В первый том творческого наследия И. А. Аксенова вошли письма, изобразительное искусство, театр и кино; второй том включает историю литературы, теорию, критику, поэзию, прозу, переводы, воспоминания современников.https://ruslit.traumlibrary.net.
В книге рассказывается история главного героя, который сталкивается с различными проблемами и препятствиями на протяжении всего своего путешествия. По пути он встречает множество второстепенных персонажей, которые играют важные роли в истории. Благодаря опыту главного героя книга исследует такие темы, как любовь, потеря, надежда и стойкость. По мере того, как главный герой преодолевает свои трудности, он усваивает ценные уроки жизни и растет как личность.
В книге рассказывается история главного героя, который сталкивается с различными проблемами и препятствиями на протяжении всего своего путешествия. По пути он встречает множество второстепенных персонажей, которые играют важные роли в истории. Благодаря опыту главного героя книга исследует такие темы, как любовь, потеря, надежда и стойкость. По мере того, как главный герой преодолевает свои трудности, он усваивает ценные уроки жизни и растет как личность.
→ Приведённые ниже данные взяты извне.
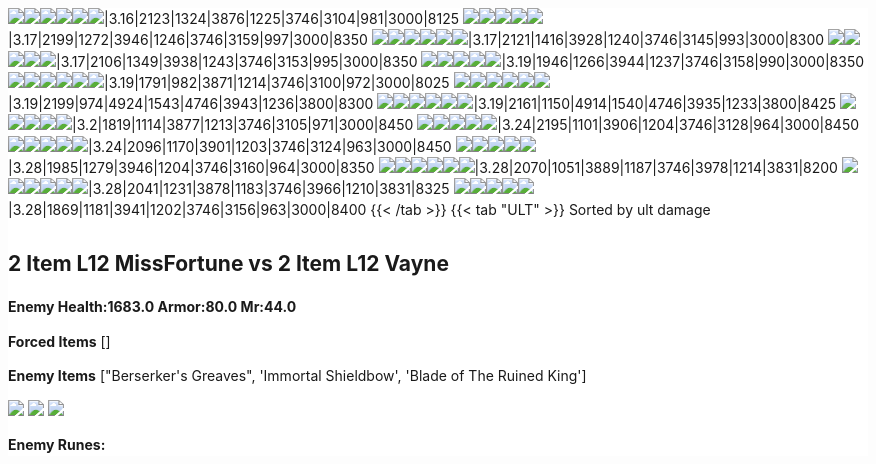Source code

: ![](/item/6672.png)![](/item/6695.png)![](/item/1001.png)![](/item/1053.png)![](/item/1055.png)![](/item/1037.png)|3.16|2123|1324|3876|1225|3746|3104|981|3000|8125
![](/item/3153.png)![](/item/6676.png)![](/item/1001.png)![](/item/1055.png)![](/item/1038.png)|3.17|2199|1272|3946|1246|3746|3159|997|3000|8350
![](/item/3153.png)![](/item/6695.png)![](/item/1001.png)![](/item/1055.png)![](/item/1038.png)![](/item/1036.png)|3.17|2121|1416|3928|1240|3746|3145|993|3000|8300
![](/item/3153.png)![](/item/3033.png)![](/item/1001.png)![](/item/1055.png)![](/item/1038.png)|3.17|2106|1349|3938|1243|3746|3153|995|3000|8350
![](/item/3153.png)![](/item/3087.png)![](/item/1001.png)![](/item/1055.png)![](/item/1038.png)|3.19|1946|1266|3944|1237|3746|3158|990|3000|8350
![](/item/6672.png)![](/item/3131.png)![](/item/1001.png)![](/item/1053.png)![](/item/1055.png)![](/item/1037.png)|3.19|1791|982|3871|1214|3746|3100|972|3000|8025
![](/item/3161.png)![](/item/6676.png)![](/item/1001.png)![](/item/1053.png)![](/item/1055.png)![](/item/1036.png)|3.19|2199|974|4924|1543|4746|3943|1236|3800|8300
![](/item/6695.png)![](/item/3161.png)![](/item/1001.png)![](/item/1053.png)![](/item/1055.png)![](/item/1037.png)|3.19|2161|1150|4914|1540|4746|3935|1233|3800|8425
![](/item/6672.png)![](/item/3087.png)![](/item/1053.png)![](/item/1055.png)![](/item/3006.png)|3.2|1819|1114|3877|1213|3746|3105|971|3000|8450
![](/item/6676.png)![](/item/3095.png)![](/item/1053.png)![](/item/1055.png)![](/item/3006.png)|3.24|2195|1101|3906|1204|3746|3128|964|3000|8450
![](/item/3095.png)![](/item/3033.png)![](/item/1053.png)![](/item/1055.png)![](/item/3006.png)|3.24|2096|1170|3901|1203|3746|3124|963|3000|8450
![](/item/3153.png)![](/item/3095.png)![](/item/1001.png)![](/item/1055.png)![](/item/1038.png)|3.28|1985|1279|3946|1204|3746|3160|964|3000|8350
![](/item/6676.png)![](/item/3091.png)![](/item/1001.png)![](/item/1053.png)![](/item/1055.png)![](/item/1036.png)|3.28|2070|1051|3889|1187|3746|3978|1214|3831|8200
![](/item/6695.png)![](/item/3091.png)![](/item/1001.png)![](/item/1053.png)![](/item/1055.png)![](/item/1037.png)|3.28|2041|1231|3878|1183|3746|3966|1210|3831|8325
![](/item/3153.png)![](/item/3094.png)![](/item/1055.png)![](/item/1038.png)![](/item/1036.png)|3.28|1869|1181|3941|1202|3746|3156|963|3000|8400
{{< /tab >}}
{{< tab "ULT" >}}
Sorted by ult damage
## 2 Item L12 MissFortune vs 2 Item L12 Vayne

**Enemy Health:1683.0 Armor:80.0 Mr:44.0**


**Forced Items** []








**Enemy Items** ["Berserker's Greaves", 'Immortal Shieldbow', 'Blade of The Ruined King']





![](/item/3006.png)
![](/item/6673.png)
![](/item/3153.png)



**Enemy Runes:**




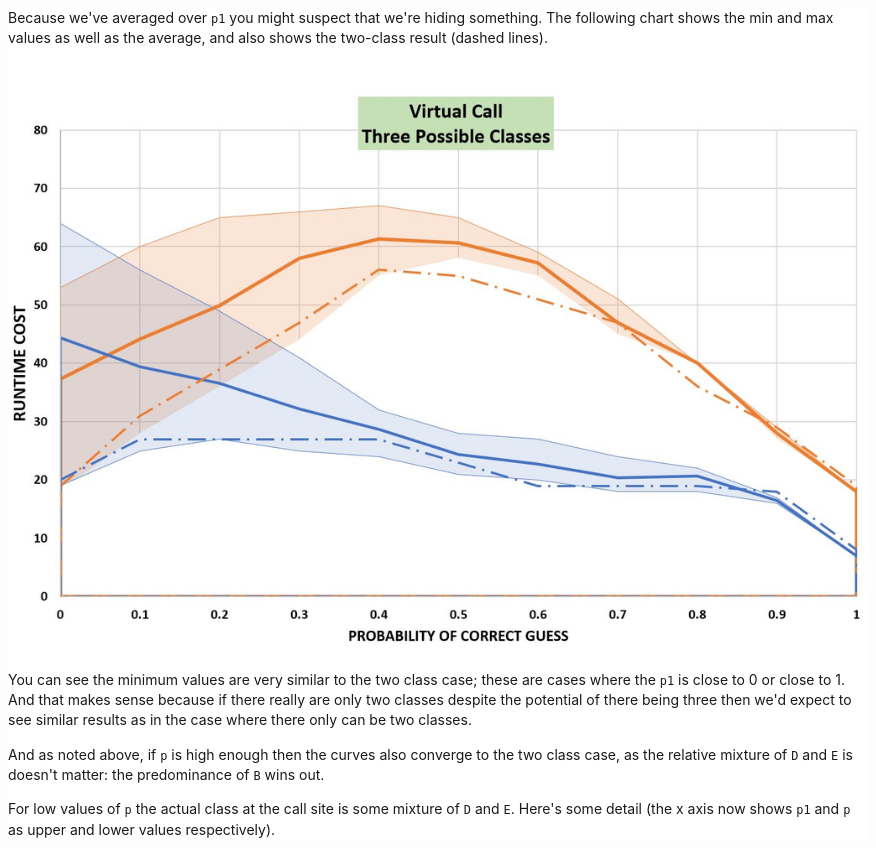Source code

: Because we've averaged over `p1` you might suspect that we're hiding something.
The following chart shows the min and max values as well as the average, and also
shows the two-class result (dashed lines).

![three classes devirt perf ranges](images/ThreeClassesDevirtFull.JPG)

You can see the minimum values are very similar to the two class case; these
are cases where the `p1` is close to 0 or close to 1. And that makes sense because
if there really are only two classes despite the potential of there being three
then we'd expect to see similar results as in the case where there only can be
two classes.

And as noted above, if `p` is high enough then the curves also converge to the
two class case, as the relative mixture of `D` and `E` is doesn't matter: the
predominance of `B` wins out.

For low values of `p` the actual class at the call site is some mixture of `D`
and `E`. Here's some detail (the x axis now shows `p1` and `p` as upper and
lower values respectively).
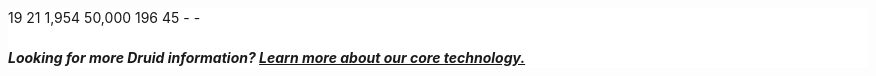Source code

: <td valign="top" width="96">19</td>
<td valign="top" width="96">21</td>
<td valign="top" width="96">1,954</td>
</tr>
<tr>
<td valign="top" width="96">50,000</td>
<td valign="top" width="96">196</td>
<td valign="top" width="96">45</td>
<td valign="top" width="96">-</td>
<td valign="top" width="96">-</td>
</tr>
</tbody>
</table>
&nbsp;
<h4><strong><i>Looking for more Druid information? <a href="http://metamarkets.com/product/technology/" target="_blank">Learn more about our core technology.</a></i></strong></h4>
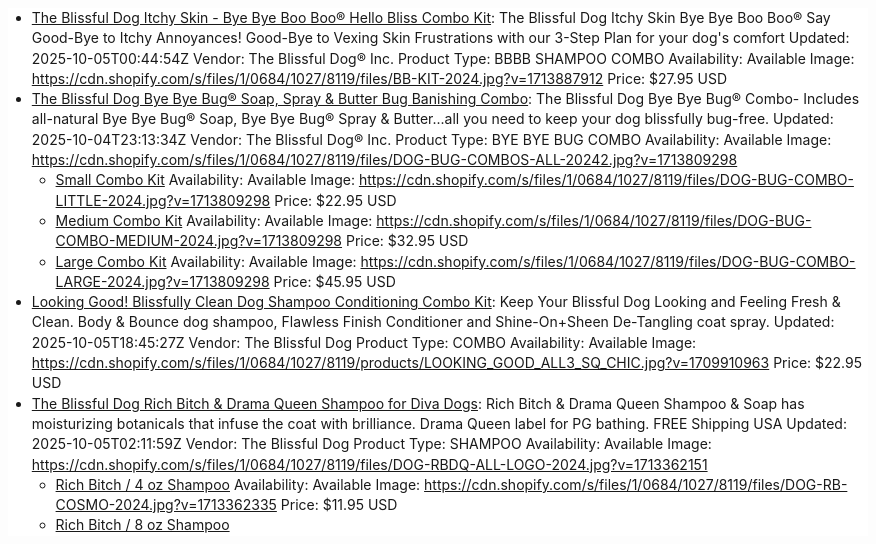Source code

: - [The Blissful Dog Itchy Skin - Bye Bye Boo Boo® Hello Bliss Combo Kit](https://theblissfulpets.com/products/bye-bye-boo-boo-hello-bliss-combo-kit): The Blissful Dog Itchy Skin Bye Bye Boo Boo® Say Good-Bye to Itchy Annoyances! Good-Bye to Vexing Skin Frustrations with our 3-Step Plan for your dog's comfort
  Updated: 2025-10-05T00:44:54Z
  Vendor: The Blissful Dog® Inc.
  Product Type: BBBB SHAMPOO COMBO
  Availability: Available
  Image: https://cdn.shopify.com/s/files/1/0684/1027/8119/files/BB-KIT-2024.jpg?v=1713887912
  Price: $27.95 USD
- [The Blissful Dog Bye Bye Bug® Soap, Spray & Butter Bug Banishing Combo](https://theblissfulpets.com/products/bug-off-biting-bugs-combo-kit): The Blissful Dog Bye Bye Bug® Combo- Includes all-natural Bye Bye Bug® Soap, Bye Bye Bug® Spray & Butter...all you need to keep your dog blissfully bug-free.
  Updated: 2025-10-04T23:13:34Z
  Vendor: The Blissful Dog® Inc.
  Product Type: BYE BYE BUG COMBO
  Availability: Available
  Image: https://cdn.shopify.com/s/files/1/0684/1027/8119/files/DOG-BUG-COMBOS-ALL-20242.jpg?v=1713809298
  - [Small Combo Kit](https://theblissfulpets.com/products/bug-off-biting-bugs-combo-kit?variant=48860383215847)
    Availability: Available
    Image: https://cdn.shopify.com/s/files/1/0684/1027/8119/files/DOG-BUG-COMBO-LITTLE-2024.jpg?v=1713809298
    Price: $22.95 USD
  - [Medium Combo Kit](https://theblissfulpets.com/products/bug-off-biting-bugs-combo-kit?variant=48860383281383)
    Availability: Available
    Image: https://cdn.shopify.com/s/files/1/0684/1027/8119/files/DOG-BUG-COMBO-MEDIUM-2024.jpg?v=1713809298
    Price: $32.95 USD
  - [Large Combo Kit](https://theblissfulpets.com/products/bug-off-biting-bugs-combo-kit?variant=48860383346919)
    Availability: Available
    Image: https://cdn.shopify.com/s/files/1/0684/1027/8119/files/DOG-BUG-COMBO-LARGE-2024.jpg?v=1713809298
    Price: $45.95 USD
- [Looking Good! Blissfully Clean Dog Shampoo Conditioning Combo Kit](https://theblissfulpets.com/products/looking-good-combo-kit): Keep Your Blissful Dog Looking and Feeling Fresh & Clean. Body & Bounce dog shampoo, Flawless Finish Conditioner and Shine-On+Sheen De-Tangling coat spray.
  Updated: 2025-10-05T18:45:27Z
  Vendor: The Blissful Dog
  Product Type: COMBO
  Availability: Available
  Image: https://cdn.shopify.com/s/files/1/0684/1027/8119/products/LOOKING_GOOD_ALL3_SQ_CHIC.jpg?v=1709910963
  Price: $22.95 USD
- [The Blissful Dog Rich Bitch & Drama Queen Shampoo for Diva Dogs](https://theblissfulpets.com/products/drama-queen-shampoo-soap): Rich Bitch & Drama Queen Shampoo & Soap has moisturizing botanicals that infuse the coat with brilliance. Drama Queen label for PG bathing. FREE Shipping USA
  Updated: 2025-10-05T02:11:59Z
  Vendor: The Blissful Dog
  Product Type: SHAMPOO
  Availability: Available
  Image: https://cdn.shopify.com/s/files/1/0684/1027/8119/files/DOG-RBDQ-ALL-LOGO-2024.jpg?v=1713362151
  - [Rich Bitch / 4 oz Shampoo](https://theblissfulpets.com/products/drama-queen-shampoo-soap?variant=48860424274151)
    Availability: Available
    Image: https://cdn.shopify.com/s/files/1/0684/1027/8119/files/DOG-RB-COSMO-2024.jpg?v=1713362335
    Price: $11.95 USD
  - [Rich Bitch / 8 oz Shampoo](https://theblissfulpets.com/products/drama-queen-shampoo-soap?variant=48860424306919)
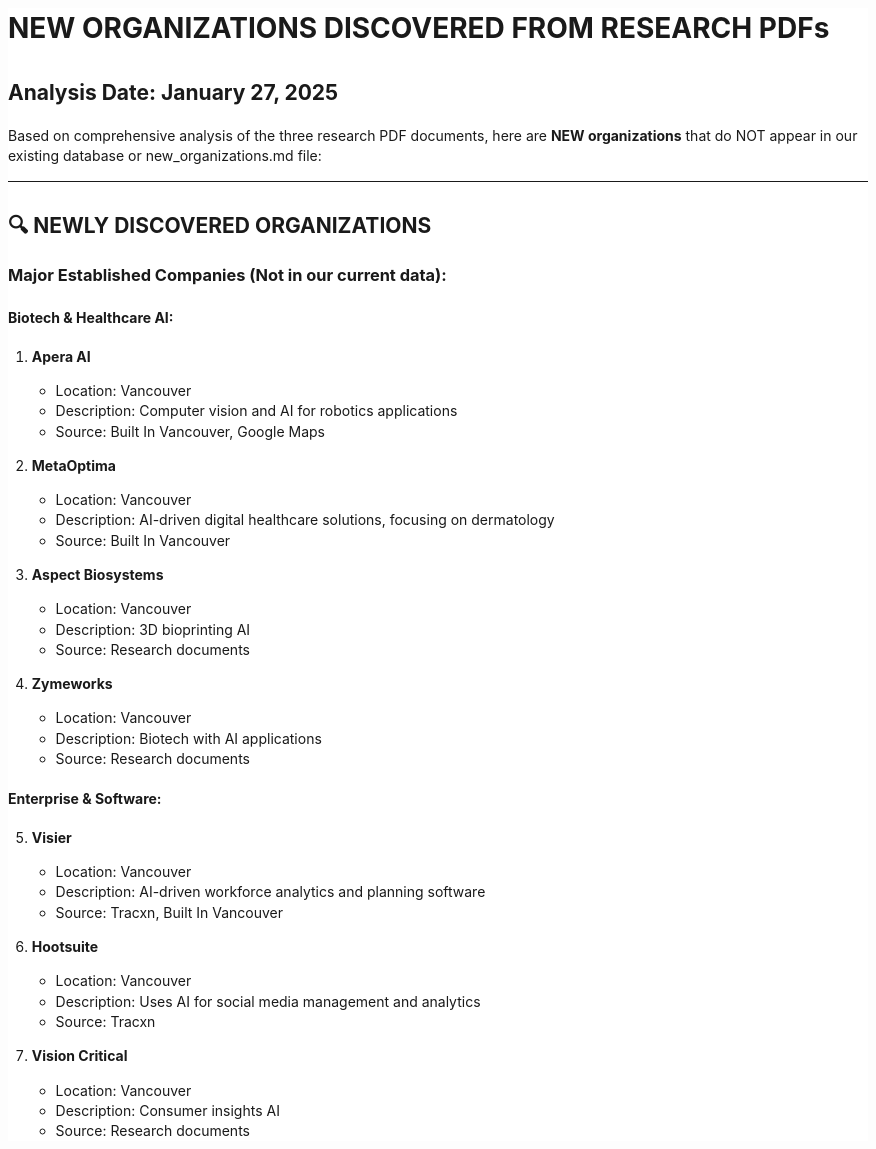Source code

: # NEW ORGANIZATIONS DISCOVERED FROM RESEARCH PDFs

## Analysis Date: January 27, 2025

Based on comprehensive analysis of the three research PDF documents, here are **NEW organizations** that do NOT appear in our existing database or new_organizations.md file:

---

## 🔍 **NEWLY DISCOVERED ORGANIZATIONS**

### **Major Established Companies (Not in our current data):**

#### **Biotech & Healthcare AI:**
1. **Apera AI** 
   - Location: Vancouver
   - Description: Computer vision and AI for robotics applications
   - Source: Built In Vancouver, Google Maps

2. **MetaOptima**
   - Location: Vancouver  
   - Description: AI-driven digital healthcare solutions, focusing on dermatology
   - Source: Built In Vancouver

3. **Aspect Biosystems**
   - Location: Vancouver
   - Description: 3D bioprinting AI
   - Source: Research documents

4. **Zymeworks**
   - Location: Vancouver
   - Description: Biotech with AI applications
   - Source: Research documents

#### **Enterprise & Software:**
5. **Visier**
   - Location: Vancouver
   - Description: AI-driven workforce analytics and planning software
   - Source: Tracxn, Built In Vancouver

6. **Hootsuite**
   - Location: Vancouver
   - Description: Uses AI for social media management and analytics
   - Source: Tracxn

7. **Vision Critical**
   - Location: Vancouver
   - Description: Consumer insights AI
   - Source: Research documents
В книге рассказывается история главного героя, который сталкивается с различными проблемами и препятствиями на протяжении всего своего путешествия. По пути он встречает множество второстепенных персонажей, которые играют важные роли в истории. Благодаря опыту главного героя книга исследует такие темы, как любовь, потеря, надежда и стойкость. По мере того, как главный герой преодолевает свои трудности, он усваивает ценные уроки жизни и растет как личность.
В сборник произведений писателя-символиста Георгия Чулкова (1879–1939) вошли новеллы «Сестра», «Морская Царевна», «Подсолнухи», «Омут», «Судьба» и «Голос из могилы».
Русская фантастическая проза Серебряного века все еще остается terra incognita — белым пятном на литературной карте. Немало замечательных произведений как видных, так и менее именитых авторов до сих пор похоронены на страницах книг и журналов конца XIX — первых десятилетий XX столетия. Зачастую они неизвестны даже специалистам, не говоря уже о широком круге читателей. Этот богатейший и интереснейший пласт литературы Серебряного века по-прежнему пребывает в незаслуженном забвении. Антология «Фантастика Серебряного века» призвана восполнить создавшийся пробел.